Voici la traduction anglaise d'un article paru dans Folha de S.Paulo le 3 mai 2026, à l'occasion de la Journée mondiale de la liberté de la presse. Lire l'original ici. Il s'agit d'un travail collaboratif de Media Defence et de notre partenaire étreinte (Association brésilienne de journalisme d'investigation), qui examine le recours au harcèlement judiciaire contre la presse au Brésil et dans le monde.
La répression sophistiquée et le harcèlement judiciaire visant à réduire les journalistes au silence risquent de s'intensifier en période électorale. Or, l'une des conséquences les plus préoccupantes de cette escalade est l'autocensure : des journalistes, témoins du sort réservé à leurs confrères, décident de ne plus publier.

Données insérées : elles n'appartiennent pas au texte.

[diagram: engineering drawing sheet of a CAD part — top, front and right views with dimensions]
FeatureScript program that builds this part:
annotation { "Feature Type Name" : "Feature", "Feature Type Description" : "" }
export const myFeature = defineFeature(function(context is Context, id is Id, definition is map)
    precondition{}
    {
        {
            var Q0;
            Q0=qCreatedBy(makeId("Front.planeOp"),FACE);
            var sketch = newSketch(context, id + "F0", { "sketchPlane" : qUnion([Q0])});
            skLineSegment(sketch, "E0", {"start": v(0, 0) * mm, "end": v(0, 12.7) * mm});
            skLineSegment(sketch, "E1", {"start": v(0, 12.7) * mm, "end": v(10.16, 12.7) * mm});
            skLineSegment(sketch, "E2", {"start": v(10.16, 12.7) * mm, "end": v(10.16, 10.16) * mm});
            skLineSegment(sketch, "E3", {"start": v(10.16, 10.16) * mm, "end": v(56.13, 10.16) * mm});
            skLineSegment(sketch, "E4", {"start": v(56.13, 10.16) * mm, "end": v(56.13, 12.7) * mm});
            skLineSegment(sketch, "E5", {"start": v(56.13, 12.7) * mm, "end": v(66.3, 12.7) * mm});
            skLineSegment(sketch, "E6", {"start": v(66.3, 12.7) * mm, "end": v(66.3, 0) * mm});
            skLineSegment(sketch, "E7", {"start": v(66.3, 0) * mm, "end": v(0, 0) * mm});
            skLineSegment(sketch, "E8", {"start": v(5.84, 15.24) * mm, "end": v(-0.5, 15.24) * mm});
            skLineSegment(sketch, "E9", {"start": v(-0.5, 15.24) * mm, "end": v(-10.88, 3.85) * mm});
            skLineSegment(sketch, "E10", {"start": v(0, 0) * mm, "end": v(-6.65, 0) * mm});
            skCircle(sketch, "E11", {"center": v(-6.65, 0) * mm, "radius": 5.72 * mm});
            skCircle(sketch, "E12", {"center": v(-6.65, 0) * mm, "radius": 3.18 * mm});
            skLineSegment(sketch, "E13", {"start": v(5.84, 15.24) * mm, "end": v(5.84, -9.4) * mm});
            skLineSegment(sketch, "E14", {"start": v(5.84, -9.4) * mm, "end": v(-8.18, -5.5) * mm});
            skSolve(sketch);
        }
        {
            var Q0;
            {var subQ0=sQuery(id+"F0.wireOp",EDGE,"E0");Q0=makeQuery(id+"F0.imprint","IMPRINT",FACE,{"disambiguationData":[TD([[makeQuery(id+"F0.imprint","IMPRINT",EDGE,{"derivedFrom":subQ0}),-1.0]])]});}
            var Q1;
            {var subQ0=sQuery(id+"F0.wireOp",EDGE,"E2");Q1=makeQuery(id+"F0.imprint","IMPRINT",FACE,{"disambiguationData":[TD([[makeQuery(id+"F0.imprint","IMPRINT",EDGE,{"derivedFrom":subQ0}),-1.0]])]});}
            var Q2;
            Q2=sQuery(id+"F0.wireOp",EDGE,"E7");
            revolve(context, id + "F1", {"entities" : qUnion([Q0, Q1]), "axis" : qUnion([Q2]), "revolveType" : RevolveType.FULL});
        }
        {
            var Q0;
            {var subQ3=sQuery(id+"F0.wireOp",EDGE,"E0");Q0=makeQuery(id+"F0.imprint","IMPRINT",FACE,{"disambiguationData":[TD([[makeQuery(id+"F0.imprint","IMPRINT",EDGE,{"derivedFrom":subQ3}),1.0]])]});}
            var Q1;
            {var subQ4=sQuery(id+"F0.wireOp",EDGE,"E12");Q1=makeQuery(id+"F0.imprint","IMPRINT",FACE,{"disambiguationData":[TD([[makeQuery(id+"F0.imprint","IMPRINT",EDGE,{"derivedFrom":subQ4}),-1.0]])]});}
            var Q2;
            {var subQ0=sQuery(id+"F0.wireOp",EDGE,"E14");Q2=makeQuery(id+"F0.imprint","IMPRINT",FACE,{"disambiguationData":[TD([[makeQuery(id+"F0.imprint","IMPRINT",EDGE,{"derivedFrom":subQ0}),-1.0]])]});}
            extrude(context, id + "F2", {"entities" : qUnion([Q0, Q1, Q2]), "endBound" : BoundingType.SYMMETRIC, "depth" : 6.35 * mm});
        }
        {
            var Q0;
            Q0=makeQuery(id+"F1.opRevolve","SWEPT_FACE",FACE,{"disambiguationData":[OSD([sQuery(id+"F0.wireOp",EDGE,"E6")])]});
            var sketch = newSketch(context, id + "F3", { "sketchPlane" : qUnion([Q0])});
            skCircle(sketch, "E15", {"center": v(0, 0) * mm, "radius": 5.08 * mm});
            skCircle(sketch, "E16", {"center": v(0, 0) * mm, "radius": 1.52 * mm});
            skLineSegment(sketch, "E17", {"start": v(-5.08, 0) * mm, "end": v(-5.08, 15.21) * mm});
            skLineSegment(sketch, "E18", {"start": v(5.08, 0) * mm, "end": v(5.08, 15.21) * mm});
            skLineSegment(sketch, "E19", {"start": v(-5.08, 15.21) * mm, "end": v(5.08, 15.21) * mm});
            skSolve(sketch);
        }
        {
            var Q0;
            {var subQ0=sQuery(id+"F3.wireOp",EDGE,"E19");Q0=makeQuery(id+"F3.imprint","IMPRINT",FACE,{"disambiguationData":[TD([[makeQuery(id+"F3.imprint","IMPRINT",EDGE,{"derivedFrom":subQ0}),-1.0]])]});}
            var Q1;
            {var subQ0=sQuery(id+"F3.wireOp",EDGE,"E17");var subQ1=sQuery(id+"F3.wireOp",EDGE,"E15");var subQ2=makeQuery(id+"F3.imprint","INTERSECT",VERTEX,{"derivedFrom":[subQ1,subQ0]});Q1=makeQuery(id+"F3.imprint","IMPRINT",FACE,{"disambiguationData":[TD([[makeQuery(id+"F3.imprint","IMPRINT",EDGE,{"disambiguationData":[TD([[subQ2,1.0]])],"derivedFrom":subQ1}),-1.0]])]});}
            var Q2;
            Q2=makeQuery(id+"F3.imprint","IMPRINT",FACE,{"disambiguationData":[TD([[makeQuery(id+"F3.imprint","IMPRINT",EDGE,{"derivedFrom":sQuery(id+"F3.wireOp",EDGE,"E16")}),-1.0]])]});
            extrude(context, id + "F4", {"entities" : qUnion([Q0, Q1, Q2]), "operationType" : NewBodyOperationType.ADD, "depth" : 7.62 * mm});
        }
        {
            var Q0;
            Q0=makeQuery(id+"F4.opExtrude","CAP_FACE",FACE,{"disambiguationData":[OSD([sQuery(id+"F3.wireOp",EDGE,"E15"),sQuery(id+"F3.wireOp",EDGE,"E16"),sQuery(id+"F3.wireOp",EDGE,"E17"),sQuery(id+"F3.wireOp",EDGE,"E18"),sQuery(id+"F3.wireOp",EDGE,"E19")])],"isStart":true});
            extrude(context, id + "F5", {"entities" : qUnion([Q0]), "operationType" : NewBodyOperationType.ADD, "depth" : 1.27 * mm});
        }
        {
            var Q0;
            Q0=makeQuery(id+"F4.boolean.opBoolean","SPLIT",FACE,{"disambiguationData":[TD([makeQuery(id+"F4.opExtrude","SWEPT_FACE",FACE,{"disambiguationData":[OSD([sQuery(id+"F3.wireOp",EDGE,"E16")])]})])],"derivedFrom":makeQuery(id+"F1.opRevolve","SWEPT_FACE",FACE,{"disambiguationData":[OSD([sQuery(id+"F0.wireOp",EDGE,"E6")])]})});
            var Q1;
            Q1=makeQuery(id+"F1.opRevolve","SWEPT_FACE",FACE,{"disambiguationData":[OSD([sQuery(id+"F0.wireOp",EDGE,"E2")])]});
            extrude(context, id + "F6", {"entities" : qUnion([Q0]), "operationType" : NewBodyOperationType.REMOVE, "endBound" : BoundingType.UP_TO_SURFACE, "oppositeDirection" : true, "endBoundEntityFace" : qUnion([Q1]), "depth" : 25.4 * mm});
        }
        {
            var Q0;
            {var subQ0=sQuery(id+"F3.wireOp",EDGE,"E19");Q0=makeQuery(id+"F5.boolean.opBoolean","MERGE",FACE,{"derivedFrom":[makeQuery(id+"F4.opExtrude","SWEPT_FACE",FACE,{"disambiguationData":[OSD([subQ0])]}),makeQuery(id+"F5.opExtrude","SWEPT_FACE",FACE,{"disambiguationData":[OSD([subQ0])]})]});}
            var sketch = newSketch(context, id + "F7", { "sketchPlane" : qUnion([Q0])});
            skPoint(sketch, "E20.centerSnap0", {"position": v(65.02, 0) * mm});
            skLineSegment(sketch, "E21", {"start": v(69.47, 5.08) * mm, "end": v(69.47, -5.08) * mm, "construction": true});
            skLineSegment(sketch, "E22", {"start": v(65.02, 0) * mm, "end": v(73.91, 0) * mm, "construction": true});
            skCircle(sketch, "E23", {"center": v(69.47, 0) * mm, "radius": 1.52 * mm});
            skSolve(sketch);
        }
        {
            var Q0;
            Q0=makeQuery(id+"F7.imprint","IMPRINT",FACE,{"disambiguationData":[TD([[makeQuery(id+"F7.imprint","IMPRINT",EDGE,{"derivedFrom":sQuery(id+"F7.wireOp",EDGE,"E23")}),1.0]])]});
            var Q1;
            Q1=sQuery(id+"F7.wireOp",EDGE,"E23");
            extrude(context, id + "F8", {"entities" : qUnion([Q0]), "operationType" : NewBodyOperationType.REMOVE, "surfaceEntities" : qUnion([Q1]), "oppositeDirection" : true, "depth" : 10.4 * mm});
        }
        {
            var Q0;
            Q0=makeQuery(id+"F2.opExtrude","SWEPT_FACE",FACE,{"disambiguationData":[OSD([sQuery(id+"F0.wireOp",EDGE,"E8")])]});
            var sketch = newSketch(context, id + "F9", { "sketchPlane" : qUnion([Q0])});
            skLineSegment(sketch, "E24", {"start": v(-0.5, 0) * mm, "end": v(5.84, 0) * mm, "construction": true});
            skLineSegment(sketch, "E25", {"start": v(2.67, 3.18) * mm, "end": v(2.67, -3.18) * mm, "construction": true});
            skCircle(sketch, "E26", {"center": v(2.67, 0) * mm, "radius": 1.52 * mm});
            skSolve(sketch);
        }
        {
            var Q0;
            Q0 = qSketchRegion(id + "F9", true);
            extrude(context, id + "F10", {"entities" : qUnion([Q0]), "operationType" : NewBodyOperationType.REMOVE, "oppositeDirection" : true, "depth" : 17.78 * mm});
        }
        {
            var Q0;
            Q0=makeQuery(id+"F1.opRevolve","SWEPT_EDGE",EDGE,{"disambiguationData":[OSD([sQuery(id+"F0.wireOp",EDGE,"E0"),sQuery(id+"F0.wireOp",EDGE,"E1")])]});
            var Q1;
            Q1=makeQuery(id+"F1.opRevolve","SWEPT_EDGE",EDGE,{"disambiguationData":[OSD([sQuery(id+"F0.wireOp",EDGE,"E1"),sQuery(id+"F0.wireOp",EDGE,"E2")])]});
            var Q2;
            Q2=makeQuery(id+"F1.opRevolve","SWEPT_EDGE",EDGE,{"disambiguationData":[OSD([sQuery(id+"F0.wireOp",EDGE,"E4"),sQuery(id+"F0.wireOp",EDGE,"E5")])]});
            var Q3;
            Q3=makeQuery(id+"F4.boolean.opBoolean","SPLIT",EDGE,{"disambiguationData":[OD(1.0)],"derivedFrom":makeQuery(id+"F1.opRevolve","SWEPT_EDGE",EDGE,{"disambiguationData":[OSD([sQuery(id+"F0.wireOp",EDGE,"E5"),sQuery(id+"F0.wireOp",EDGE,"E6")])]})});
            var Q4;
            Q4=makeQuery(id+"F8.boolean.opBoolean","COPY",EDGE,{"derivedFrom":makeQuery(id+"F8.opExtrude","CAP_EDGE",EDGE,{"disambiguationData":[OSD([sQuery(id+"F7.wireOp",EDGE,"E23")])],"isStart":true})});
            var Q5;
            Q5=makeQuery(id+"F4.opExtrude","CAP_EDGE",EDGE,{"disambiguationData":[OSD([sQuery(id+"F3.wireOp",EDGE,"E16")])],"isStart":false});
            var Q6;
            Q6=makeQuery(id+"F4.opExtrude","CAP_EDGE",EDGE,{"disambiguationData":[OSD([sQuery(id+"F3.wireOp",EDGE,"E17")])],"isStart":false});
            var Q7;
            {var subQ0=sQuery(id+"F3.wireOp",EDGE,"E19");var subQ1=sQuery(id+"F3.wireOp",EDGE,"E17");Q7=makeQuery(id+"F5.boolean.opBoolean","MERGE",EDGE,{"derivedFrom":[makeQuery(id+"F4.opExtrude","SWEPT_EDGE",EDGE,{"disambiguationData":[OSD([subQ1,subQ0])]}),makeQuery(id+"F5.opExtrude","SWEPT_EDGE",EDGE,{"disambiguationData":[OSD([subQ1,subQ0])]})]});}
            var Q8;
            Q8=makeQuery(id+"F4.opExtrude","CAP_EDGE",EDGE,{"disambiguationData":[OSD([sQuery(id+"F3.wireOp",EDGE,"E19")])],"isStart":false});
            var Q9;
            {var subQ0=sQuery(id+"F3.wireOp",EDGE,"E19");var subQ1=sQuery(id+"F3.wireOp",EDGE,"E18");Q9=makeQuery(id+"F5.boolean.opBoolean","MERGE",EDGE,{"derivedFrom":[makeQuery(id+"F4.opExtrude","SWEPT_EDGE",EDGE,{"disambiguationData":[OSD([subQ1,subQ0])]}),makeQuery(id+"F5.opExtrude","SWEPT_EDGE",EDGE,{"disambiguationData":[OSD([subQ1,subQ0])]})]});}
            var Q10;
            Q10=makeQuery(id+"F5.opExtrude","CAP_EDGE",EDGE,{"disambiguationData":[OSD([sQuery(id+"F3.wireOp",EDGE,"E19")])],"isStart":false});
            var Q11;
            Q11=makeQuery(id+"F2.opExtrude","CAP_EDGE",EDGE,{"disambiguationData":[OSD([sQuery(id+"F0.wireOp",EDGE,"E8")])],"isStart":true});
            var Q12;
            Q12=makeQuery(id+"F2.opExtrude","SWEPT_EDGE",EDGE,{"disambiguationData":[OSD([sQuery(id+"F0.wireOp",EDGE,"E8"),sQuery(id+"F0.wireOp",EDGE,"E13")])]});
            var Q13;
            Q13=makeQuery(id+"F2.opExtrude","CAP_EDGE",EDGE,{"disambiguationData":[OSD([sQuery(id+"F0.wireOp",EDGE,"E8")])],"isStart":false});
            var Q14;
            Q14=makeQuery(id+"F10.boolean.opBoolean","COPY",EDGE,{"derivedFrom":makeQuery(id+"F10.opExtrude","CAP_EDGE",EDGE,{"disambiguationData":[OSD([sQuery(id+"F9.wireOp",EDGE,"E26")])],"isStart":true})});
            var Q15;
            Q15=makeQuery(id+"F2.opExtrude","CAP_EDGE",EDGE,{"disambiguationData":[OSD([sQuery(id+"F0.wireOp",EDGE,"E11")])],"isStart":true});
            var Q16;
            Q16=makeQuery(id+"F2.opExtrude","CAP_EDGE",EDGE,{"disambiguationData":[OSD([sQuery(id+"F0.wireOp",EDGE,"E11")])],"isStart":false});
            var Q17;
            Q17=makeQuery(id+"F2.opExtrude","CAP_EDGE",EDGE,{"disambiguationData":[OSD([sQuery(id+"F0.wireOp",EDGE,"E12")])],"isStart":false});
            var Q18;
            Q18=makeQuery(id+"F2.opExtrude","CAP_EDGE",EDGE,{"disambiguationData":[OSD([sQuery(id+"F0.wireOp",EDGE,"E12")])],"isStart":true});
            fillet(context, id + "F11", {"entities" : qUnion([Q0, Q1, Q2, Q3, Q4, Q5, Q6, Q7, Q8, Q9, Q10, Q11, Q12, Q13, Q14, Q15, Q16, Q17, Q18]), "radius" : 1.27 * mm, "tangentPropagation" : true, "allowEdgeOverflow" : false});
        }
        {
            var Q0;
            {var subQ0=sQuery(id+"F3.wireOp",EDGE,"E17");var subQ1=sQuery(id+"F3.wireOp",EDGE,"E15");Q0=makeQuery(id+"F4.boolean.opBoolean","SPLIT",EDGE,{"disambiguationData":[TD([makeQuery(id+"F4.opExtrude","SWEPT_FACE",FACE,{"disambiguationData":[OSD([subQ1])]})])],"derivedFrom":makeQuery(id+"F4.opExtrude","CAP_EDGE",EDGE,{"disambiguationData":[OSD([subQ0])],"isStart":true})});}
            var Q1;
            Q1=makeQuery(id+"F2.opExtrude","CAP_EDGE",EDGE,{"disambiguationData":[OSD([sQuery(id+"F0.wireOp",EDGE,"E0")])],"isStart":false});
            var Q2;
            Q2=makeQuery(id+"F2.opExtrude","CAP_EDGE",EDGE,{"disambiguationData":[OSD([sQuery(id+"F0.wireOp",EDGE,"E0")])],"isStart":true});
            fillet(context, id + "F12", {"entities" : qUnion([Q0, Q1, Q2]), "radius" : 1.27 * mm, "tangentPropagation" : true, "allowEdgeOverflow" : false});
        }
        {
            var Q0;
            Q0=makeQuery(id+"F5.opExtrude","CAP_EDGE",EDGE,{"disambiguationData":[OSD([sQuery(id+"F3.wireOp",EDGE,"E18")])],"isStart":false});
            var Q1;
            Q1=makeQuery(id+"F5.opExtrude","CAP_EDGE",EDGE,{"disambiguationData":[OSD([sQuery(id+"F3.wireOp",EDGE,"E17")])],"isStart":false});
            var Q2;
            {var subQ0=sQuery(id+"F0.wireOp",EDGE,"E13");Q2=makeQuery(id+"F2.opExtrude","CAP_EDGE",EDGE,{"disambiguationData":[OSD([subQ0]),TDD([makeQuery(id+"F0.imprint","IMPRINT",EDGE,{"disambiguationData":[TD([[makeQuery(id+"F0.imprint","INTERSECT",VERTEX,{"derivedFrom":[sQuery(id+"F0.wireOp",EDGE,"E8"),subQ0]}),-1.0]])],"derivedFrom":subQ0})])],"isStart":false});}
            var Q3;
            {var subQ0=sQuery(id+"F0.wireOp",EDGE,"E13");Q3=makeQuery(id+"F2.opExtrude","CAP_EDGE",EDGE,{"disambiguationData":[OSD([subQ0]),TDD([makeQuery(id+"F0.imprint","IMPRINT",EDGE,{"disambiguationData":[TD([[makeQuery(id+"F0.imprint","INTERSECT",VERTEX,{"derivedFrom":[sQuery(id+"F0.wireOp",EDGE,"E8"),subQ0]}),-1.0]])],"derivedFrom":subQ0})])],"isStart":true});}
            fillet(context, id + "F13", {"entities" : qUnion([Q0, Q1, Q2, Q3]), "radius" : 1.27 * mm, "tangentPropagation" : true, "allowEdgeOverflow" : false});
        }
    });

La manière dont les gouvernements font taire les journalistes a changé. Ils sont toujours arrêtés ou agressés — 119 l'ont été. tué à l'échelle mondiale en 2025, selon UNESCOMais une forme de répression plus sophistiquée s'est installée : harcèlement judiciaire.

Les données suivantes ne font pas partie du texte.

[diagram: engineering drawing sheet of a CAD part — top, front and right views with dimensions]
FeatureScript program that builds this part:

Il s'agit de stratégies visant à réduire les journalistes au silence, que ce soit en les submergeant de poursuites identiques dans plusieurs juridictions, en les accablant de demandes d'indemnisation disproportionnées ou en engageant des poursuites pénales pour les arrêter et les stigmatiser. Et cela fonctionne, car cela permet aux acteurs politiques de masquer la censure sous un vernis de procédure régulière.

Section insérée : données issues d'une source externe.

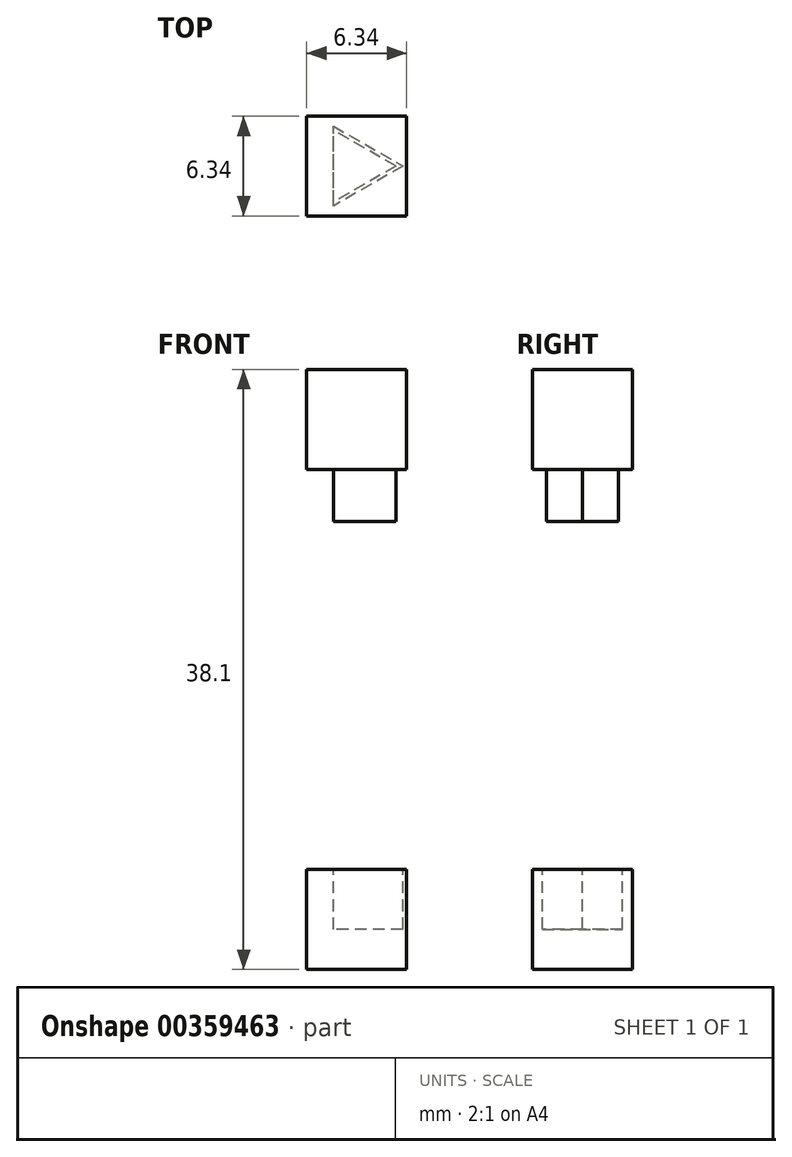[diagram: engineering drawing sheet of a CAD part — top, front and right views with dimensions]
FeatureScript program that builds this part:
annotation { "Feature Type Name" : "Feature", "Feature Type Description" : "" }
export const myFeature = defineFeature(function(context is Context, id is Id, definition is map)
    precondition{}
    {
        {
            var Q0;
            Q0=qCreatedBy(makeId("Top.planeOp"),FACE);
            var sketch = newSketch(context, id + "F0", { "sketchPlane" : qUnion([Q0])});
            skLineSegment(sketch, "E0.bottom", {"start": v(-3.18, 3.18) * mm, "end": v(3.18, 3.18) * mm});
            skLineSegment(sketch, "E0.top", {"start": v(-3.18, -3.18) * mm, "end": v(3.17, -3.18) * mm});
            skLineSegment(sketch, "E0.left", {"start": v(-3.17, 3.18) * mm, "end": v(-3.18, -3.18) * mm});
            skLineSegment(sketch, "E0.right", {"start": v(3.18, 3.18) * mm, "end": v(3.17, -3.18) * mm});
            skPoint(sketch, "E0.middle", {"position": v(0, 0) * mm});
            skCircle(sketch, "E1.cCircle", {"center": v(0, 0) * mm, "radius": 1.47 * mm, "construction": true});
            skLineSegment(sketch, "E1.0", {"start": v(-1.47, -2.54) * mm, "end": v(-1.47, 2.54) * mm});
            skLineSegment(sketch, "E1.1", {"start": v(-1.47, 2.54) * mm, "end": v(2.93, 0) * mm});
            skLineSegment(sketch, "E1.2", {"start": v(2.93, 0) * mm, "end": v(-1.47, -2.54) * mm});
            skPoint(sketch, "E1.0.midPoint", {"position": v(-1.47, 0) * mm});
            skSolve(sketch);
        }
        {
            var Q0;
            Q0=makeQuery(id+"F0.imprint","IMPRINT",FACE,{"disambiguationData":[TD([[makeQuery(id+"F0.imprint","IMPRINT",EDGE,{"derivedFrom":sQuery(id+"F0.wireOp",EDGE,"E0.bottom")}),-1.0]])]});
            var Q1;
            Q1=makeQuery(id+"F0.imprint","IMPRINT",FACE,{"disambiguationData":[TD([[makeQuery(id+"F0.imprint","IMPRINT",EDGE,{"derivedFrom":sQuery(id+"F0.wireOp",EDGE,"E1.0")}),-1.0]])]});
            extrude(context, id + "F1", {"entities" : qUnion([Q0, Q1]), "oppositeDirection" : true, "depth" : 6.35 * mm});
        }
        {
            var Q0;
            Q0=makeQuery(id+"F0.imprint","IMPRINT",FACE,{"disambiguationData":[TD([[makeQuery(id+"F0.imprint","IMPRINT",EDGE,{"derivedFrom":sQuery(id+"F0.wireOp",EDGE,"E1.0")}),-1.0]])]});
            extrude(context, id + "F2", {"entities" : qUnion([Q0]), "operationType" : NewBodyOperationType.REMOVE, "oppositeDirection" : true, "depth" : 3.8 * mm});
        }
        {
            var Q0;
            Q0=qCreatedBy(makeId("Top.planeOp"),FACE);
            cPlane(context, id + "F3", {"entities" : qUnion([Q0]), "cplaneType" : CPlaneType.OFFSET, "offset" : 25.4 * mm, "width" : 152.4 * mm, "height" : 152.4 * mm});
        }
        {
            var Q0;
            Q0=qCreatedBy(id+"F3.planeOp",FACE);
            var sketch = newSketch(context, id + "F4", { "sketchPlane" : qUnion([Q0])});
            skLineSegment(sketch, "E2.bottom", {"start": v(-3.18, 3.18) * mm, "end": v(3.18, 3.18) * mm});
            skLineSegment(sketch, "E2.top", {"start": v(-3.18, -3.18) * mm, "end": v(3.18, -3.18) * mm});
            skLineSegment(sketch, "E2.left", {"start": v(-3.18, 3.18) * mm, "end": v(-3.18, -3.18) * mm});
            skLineSegment(sketch, "E2.right", {"start": v(3.18, 3.18) * mm, "end": v(3.18, -3.18) * mm});
            skPoint(sketch, "E2.middle", {"position": v(0, 0) * mm});
            skLineSegment(sketch, "E3", {"start": v(-1.47, 0) * mm, "end": v(-1.47, 2.29) * mm});
            skLineSegment(sketch, "E4", {"start": v(2.5, 0) * mm, "end": v(-1.47, -2.29) * mm});
            skLineSegment(sketch, "E5", {"start": v(-1.47, -2.29) * mm, "end": v(-1.47, 0) * mm});
            skLineSegment(sketch, "E6", {"start": v(2.5, 0) * mm, "end": v(-1.47, 2.29) * mm});
            skSolve(sketch);
        }
        {
            var Q0;
            Q0=makeQuery(id+"F4.imprint","IMPRINT",FACE,{"disambiguationData":[TD([[makeQuery(id+"F4.imprint","IMPRINT",EDGE,{"derivedFrom":sQuery(id+"F4.wireOp",EDGE,"E2.bottom")}),-1.0]])]});
            var Q1;
            Q1=makeQuery(id+"F4.imprint","IMPRINT",FACE,{"disambiguationData":[TD([[makeQuery(id+"F4.imprint","IMPRINT",EDGE,{"derivedFrom":sQuery(id+"F4.wireOp",EDGE,"E3")}),-1.0]])]});
            extrude(context, id + "F5", {"entities" : qUnion([Q0, Q1]), "depth" : 6.35 * mm});
        }
        {
            var Q0;
            Q0=makeQuery(id+"F4.imprint","IMPRINT",FACE,{"disambiguationData":[TD([[makeQuery(id+"F4.imprint","IMPRINT",EDGE,{"derivedFrom":sQuery(id+"F4.wireOp",EDGE,"E3")}),-1.0]])]});
            extrude(context, id + "F6", {"entities" : qUnion([Q0]), "operationType" : NewBodyOperationType.ADD, "oppositeDirection" : true, "depth" : 3.3 * mm});
        }
    });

Le nombre de dossiers traités par Media Defence a doublé en seulement cinq ans. Rien qu'en 2025, l'organisme a soutenu des journalistes et galerie de Des professionnels sont intervenus dans 450 cas répartis dans plus de 100 pays – un record. Et ce chiffre devrait être dépassé : au cours des premières semaines de 2026, les demandes d’assistance avaient déjà augmenté de 30 %.
Près d'un tiers des cas proviennent d'Amérique latine. Le Brésil mérite une attention particulière, compte tenu de la sophistication qu'a acquise le harcèlement judiciaire.
Le suivi continu d'Abraji montre que les attaques ont tendance à s'intensifier les années électorales, le harcèlement judiciaire devenant l'outil privilégié des acteurs politiques ou de puissants acteurs privés. De 2008 à 2024, quatre des huit plaignants ayant intenté le plus de procès contre des journalistes au Brésil étaient des acteurs politiques, et six des dix condamnations les plus importantes provenaient de poursuites engagées par un juge ayant fait l'objet d'un reportage.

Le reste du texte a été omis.